Below are records. Copy every line with "pixels" in it.

___ EXERCISE DATA

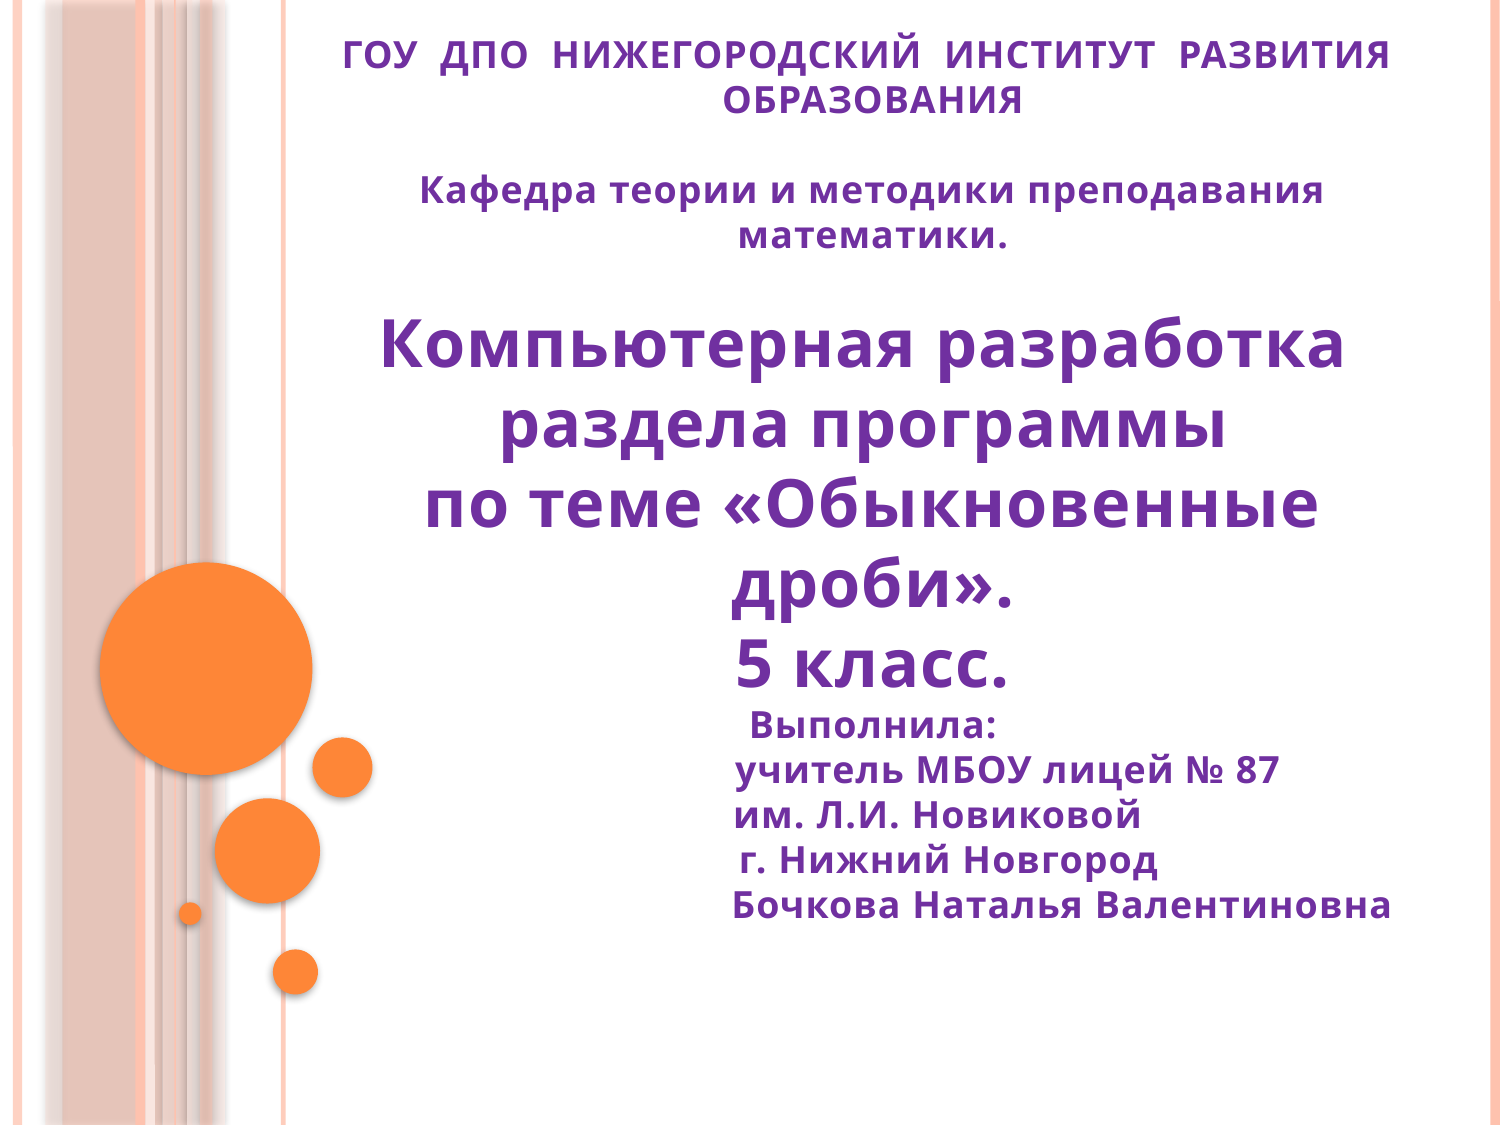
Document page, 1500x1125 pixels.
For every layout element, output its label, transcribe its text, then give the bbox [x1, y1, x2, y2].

text_box ГОУ ДПО НИЖЕГОРОДСКИЙ ИНСТИТУТ РАЗВИТИЯ ОБРАЗОВАНИЯ Кафедра теории и методики преподавания математики. Компьютерная разработка раздела программы по теме «Обыкновенные дроби». 5 класс. Выполнила: учитель МБОУ лицей № 87 им. Л.И. Новиковой г. Нижний Новгород Бочкова Наталья Валентиновна 2012 – 2013 уч.год [281, 23, 1465, 1125]
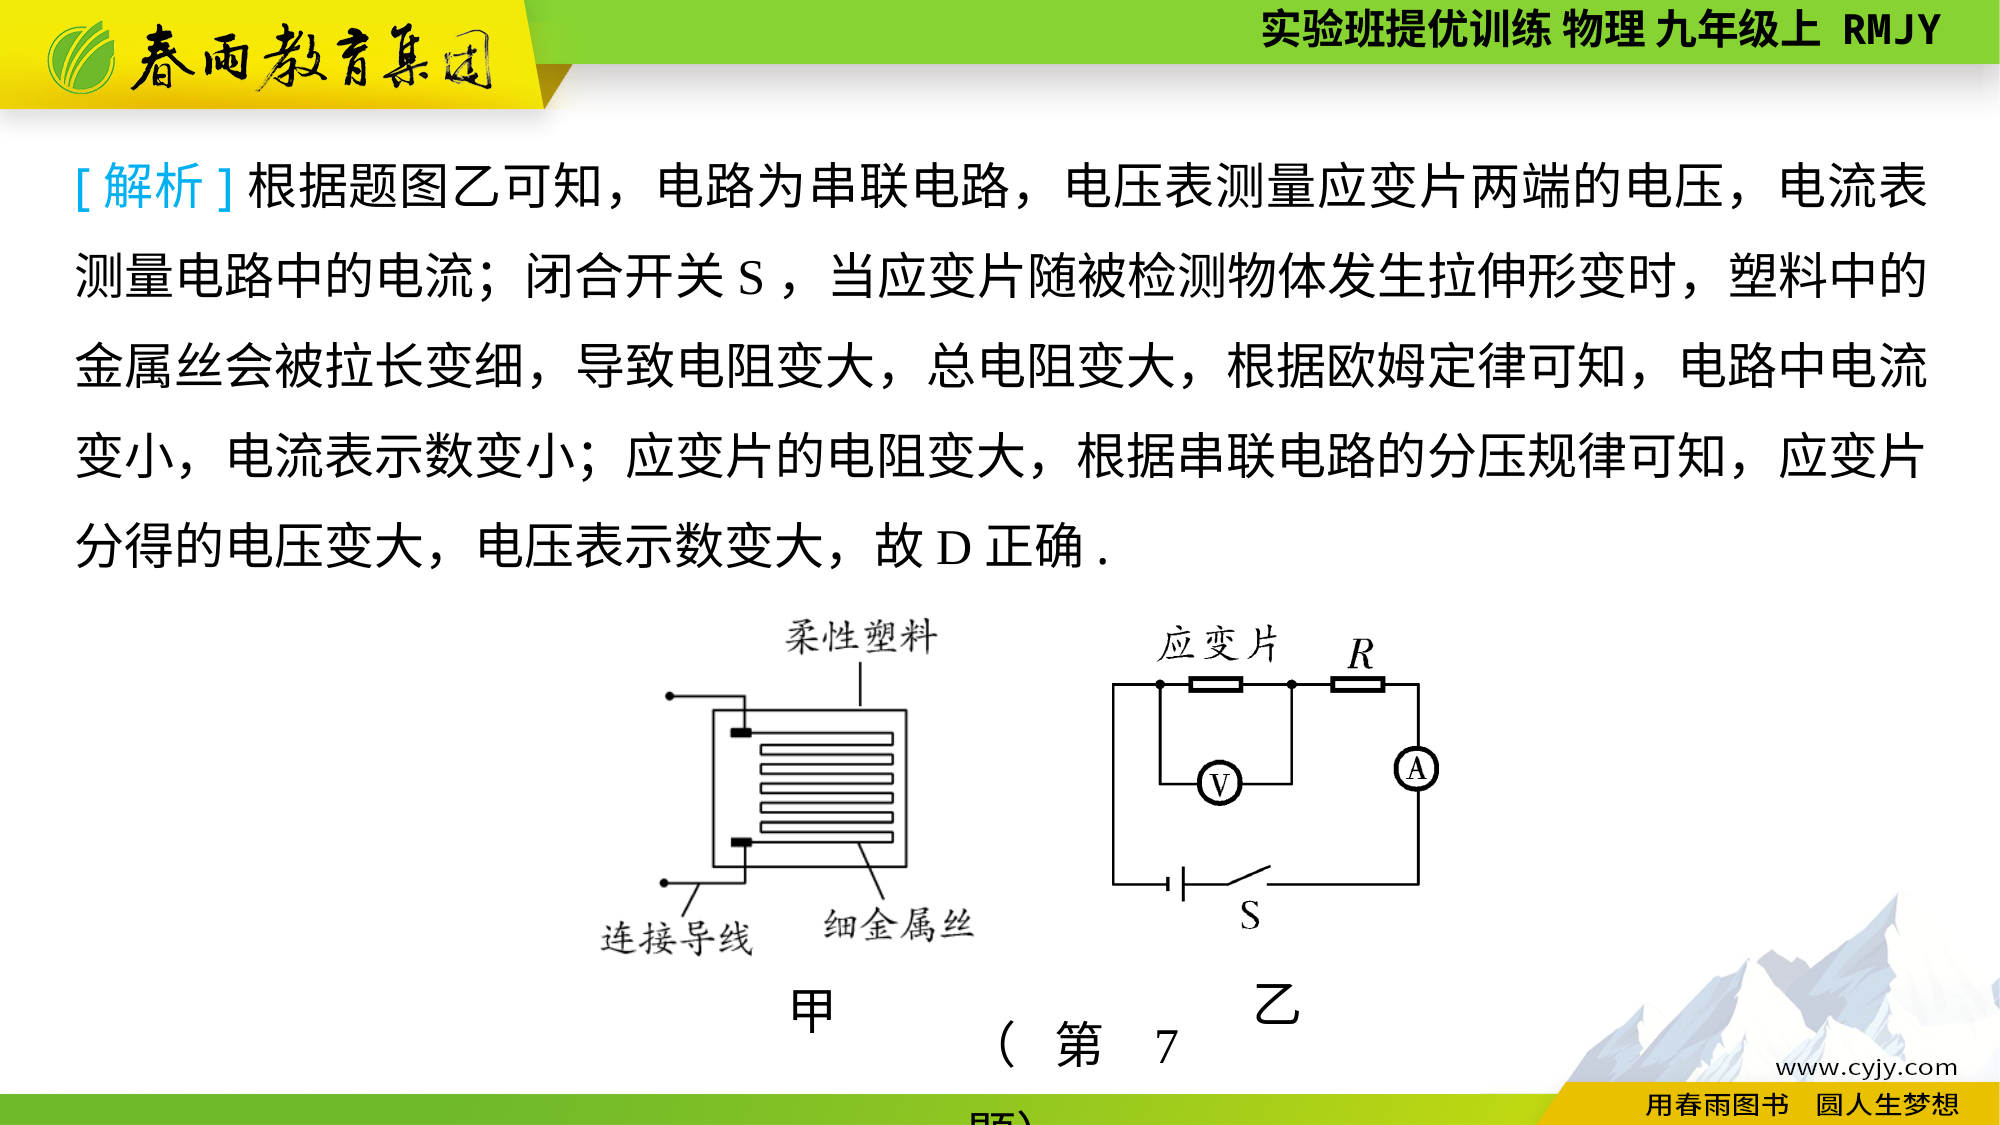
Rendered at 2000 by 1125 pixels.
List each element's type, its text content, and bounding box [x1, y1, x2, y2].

list [解析]根据题图乙可知，电路为串联电路，电压表测量应变片两端的电压，电流表测量电路中的电流；闭合开关S，当应变片随被检测物体发生拉伸形变时，塑料中的金属丝会被拉长变细，导致电阻变大，总电阻变大，根据欧姆定律可知，电路中电流变小，电流表示数变小；应变片的电阻变大，根据串联电路的分压规律可知，应变片分得的电压变大，电压表示数变大，故D正确. [59, 117, 1944, 576]
picture [0, 0, 2000, 1125]
text_box （第7题） [951, 975, 1206, 1081]
text_box 甲 [773, 976, 853, 1047]
text_box 乙 [1238, 943, 1318, 1040]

______

REPLY:
Document page, 1500x1125 pixels.
Rendered at 2000 by 1125 pixels.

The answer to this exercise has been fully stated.